VFL Wolfsburg zittert vor der Relegation gegen Braunschweig
Das 1:2 gegen den Hamburger SV war der Tiefschlag. Trainer Andries Jonker ist nun als Psychologe gefragt
Wolfsburg. Den etwa 50 Fans, die sich gestern Vormittag zum allsonntäglichen Auslaufen der Vfl-profis eingefunden hatten, bot sich gegen 12 Uhr ein Moment der Extreme. Während auf der einen Seite Wolfsburgs Fußballerinnen bester Laune vorbeispazierten, um ihre Beine für die letzte Saisonpartie zu lockern, nach der die Meisterfeier anstand, schleppten sich auf der anderen ihre männlichen Vflpendants über den Trainingsplatz – mit der bitteren Gewissheit, noch zwei Spiele vor der Brust zu haben. 180 Minuten Existenzkampf in der Relegation – und das gegen den Nachbarn aus Braunschweig.
Das Spiel gegen Hamburg hat Kraft gekostet
Das Spiel tags zuvor in Hamburg, dessen Dramaturgie preisverdächtig war, hat viel gekostet. Nicht körperliche Kraft, sondern vielmehr mentale ging verloren beim 1:2 im Volkspark. Die Zweifel wachsen im Team, das sich seit Monaten auf seine angeblich so hohe Qualität im Kader verlässt, aber in den entscheidenden Phasen ebenjene nicht abrufen kann. Das Wolfsburger Problem liegt gar nicht so sehr in den Füßen, sondern in den Köpfen. Und diese müssen nach dem 1:2 in Hamburg eine weitere Leidensgeschichte verarbeiten.
„Wir hatten 30 Minuten lang ein perfektes Auswärtsspiel gemacht“, sagte Angreifer Mario Gomez. Doch dann erzielte der HSV wie aus dem Nichts das 1:1 durch Filip Kostic. Und das Tor reichte, dass die Organisation des Vfl-teams wie ein Kartenhaus, in dem nur eine Karte gelockert wurde, in sich zusammenfiel. „Das ist der Punkt, warum wir unten stehen.
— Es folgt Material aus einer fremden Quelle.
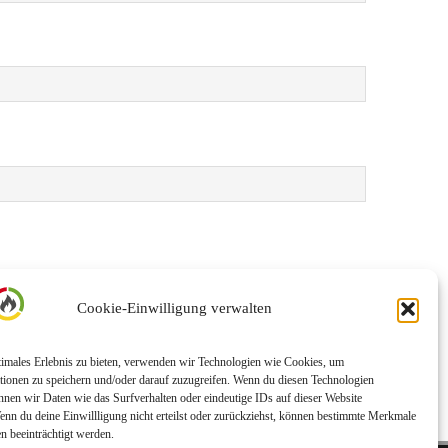
Cookie-Einwilligung verwalten
timales Erlebnis zu bieten, verwenden wir Technologien wie Cookies, um
tionen zu speichern und/oder darauf zuzugreifen. Wenn du diesen Technologien
nnen wir Daten wie das Surfverhalten oder eindeutige IDs auf dieser Website
enn du deine Einwillligung nicht erteilst oder zurückziehst, können bestimmte Merkmale
n beeinträchtigt werden.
Wenn der Kopf dazukommt, fällt uns das Fußballspielen nicht mehr so leicht“, erklärte Gomez. Weil in der 88. Minute Luca Waldschmidt sogar noch das 2:1 für den HSV köpfte, schlichen die Wolfsburger wie paralysiert in die Kabine.
Andries Jonker ist jetzt als Psychologe gefragt. Er und sein Team müssen bis Donnerstag in die Köpfe der verunsicherten Spieler kommen, damit der Mut den Zweifel wieder schlägt. Er habe bereits erste positive Schritte wahrgenommen. „Die Mannschaft hat schon wieder kämpferisch gewirkt“, versichert er nach der Analyse der Hamburg-pleite.
Doch der Niederländer will auf Nummer sicher gehen vor den Alles-oder-nichts-spielen gegen die Eintracht. In Absprache mit seinen Trainerkollegen, Manager Olaf Rebbe und den Spielern hat Jonker nun ein Kurztrainingslager anberaumt.
Das beginnt heute. Der VFL reist nach De Lutte in den Niederlanden, um sich dort ungestört aufzurichten. Denn nicht nur die vergangenen Monate, auch der Relegationsgegner hat tiefe Wunden in den Wolfsburger Köpfen hinterlassen.
Im Oktober 2013 bejubelte die Eintracht einen 2:0-Sieg in der Vw-arena. Vfl-co-trainer war damals: Jonker. „Es ist ein großes Spiel mit großen Emotionen. Die Spieler, die dabei waren, haben es nicht vergessen. Und die Neuzugänge werden informiert“, sagt er vor der wichtigsten Woche der Vereinsgeschichte.